In this Californian study of 192 individuals (PM carriers aged 50 or over and controls) from families affected by Fragile X syndrome, each participant was checked for their FMR1 genotype and completed questionnaires that were used to assess movement (tremor and gait problems), cognitive and emotional aspects of their health, as well as other medical issues and family history of neurological disease. Male premutation carriers were found to have a significantly higher incidence of tremor (involuntary shaking) and gait difficulties than the male control group, whilst no difference was observed between the female carrier and control groups. The penetrance of FXTAS in male carriers was estimated at an average of 39%, although incidence increased with age. Male PM carriers were calculated to have a 13-fold increased risk of tremor and ataxia (loss of muscle co-ordination) relative to the male control group.

Half of the study participants were also given a detailed neurological examination, to determine how reliable the self-reported symptoms from the surveys were. A high degree of concordance between the results of the surveys and clinical examinations were taken as evidence that the survey method was reasonably robust. Data from the clinical examinations showed that both male and female carriers showed significantly greater neurological impairment than the corresponding control groups, although the incidence of tremor and ataxia in female carriers was not significantly different from the male controls. There have been rare occurrences of FXTAS symptoms in women reported in the past, but the syndrome is apparently much more common in men.

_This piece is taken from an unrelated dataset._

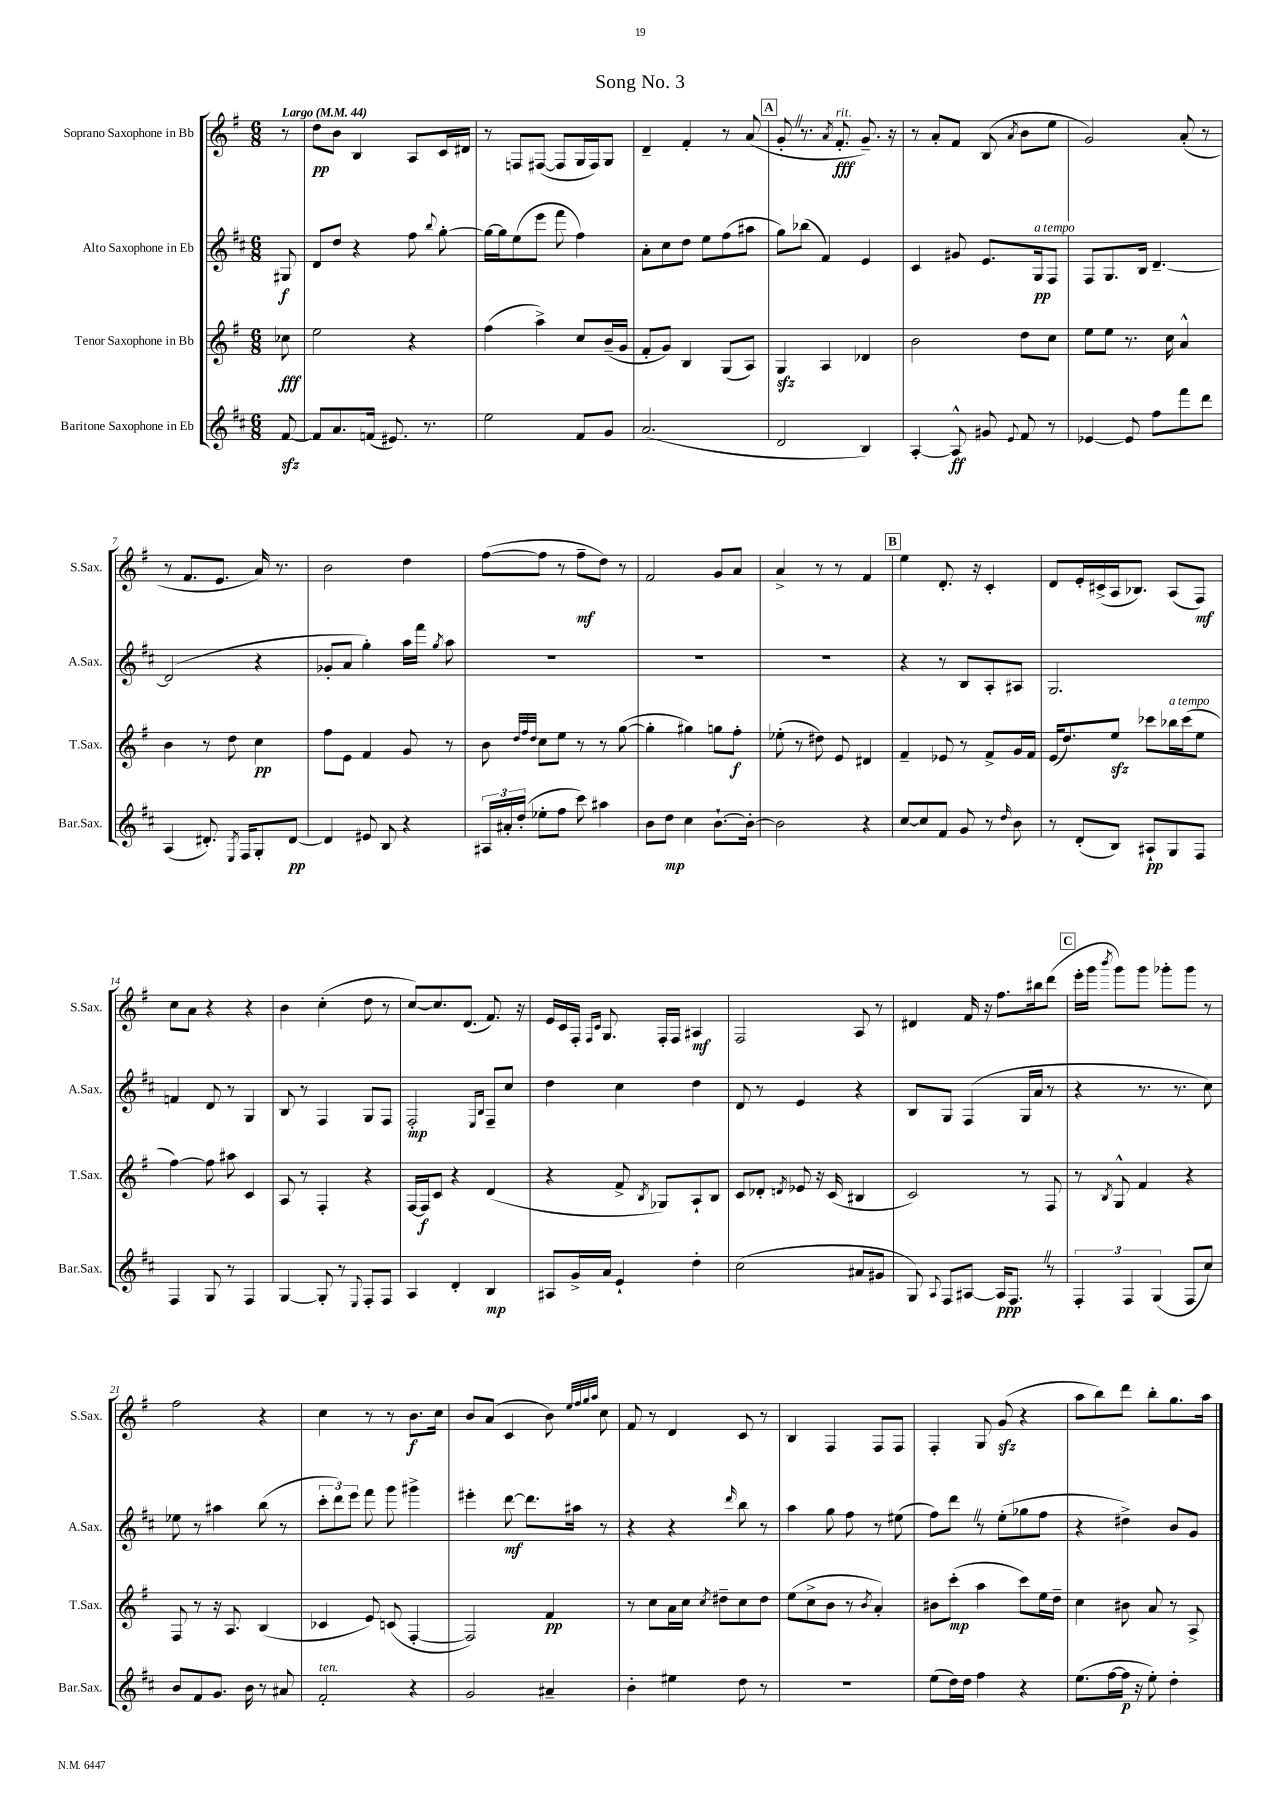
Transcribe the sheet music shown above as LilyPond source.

The researchers conclude that, given a prevalence of 1 in 813 of male PM carriers in the general population and their FXTAS risk calculations, the prevalence of FXTAS in men aged 50 and above could approach 1 in 3000, which would make FXTAS one of the most common causes of late onset tremor and ataxia. They suggest that patients with these symptoms should be screened for permutation expansions of the FMR1 gene.

Comment: The authors of the study themselves observe that larger sample sizes will be required to accurately determine the true prevalence of FXTAS, and also concede that because study participants were all identified via their relationship to a child with fragile X syndrome, they are a biased sample, likely to have longer CGG repeat regions than PM carriers from the general population. However, their results are nonetheless suggestive that FXTAS may account for a significant proportion of cases of tremor and balance problems in ageing men, and could allow more accurate diagnosis of patients previously assumed to have other common neurodegenerative disorders such as Parkinson’s disease. Assuming these findings can be confirmed in larger studies, the next challenge will be to determine how the permutation expansion in the FMR1 gene causes disease, and to seek therapies for FXTAS.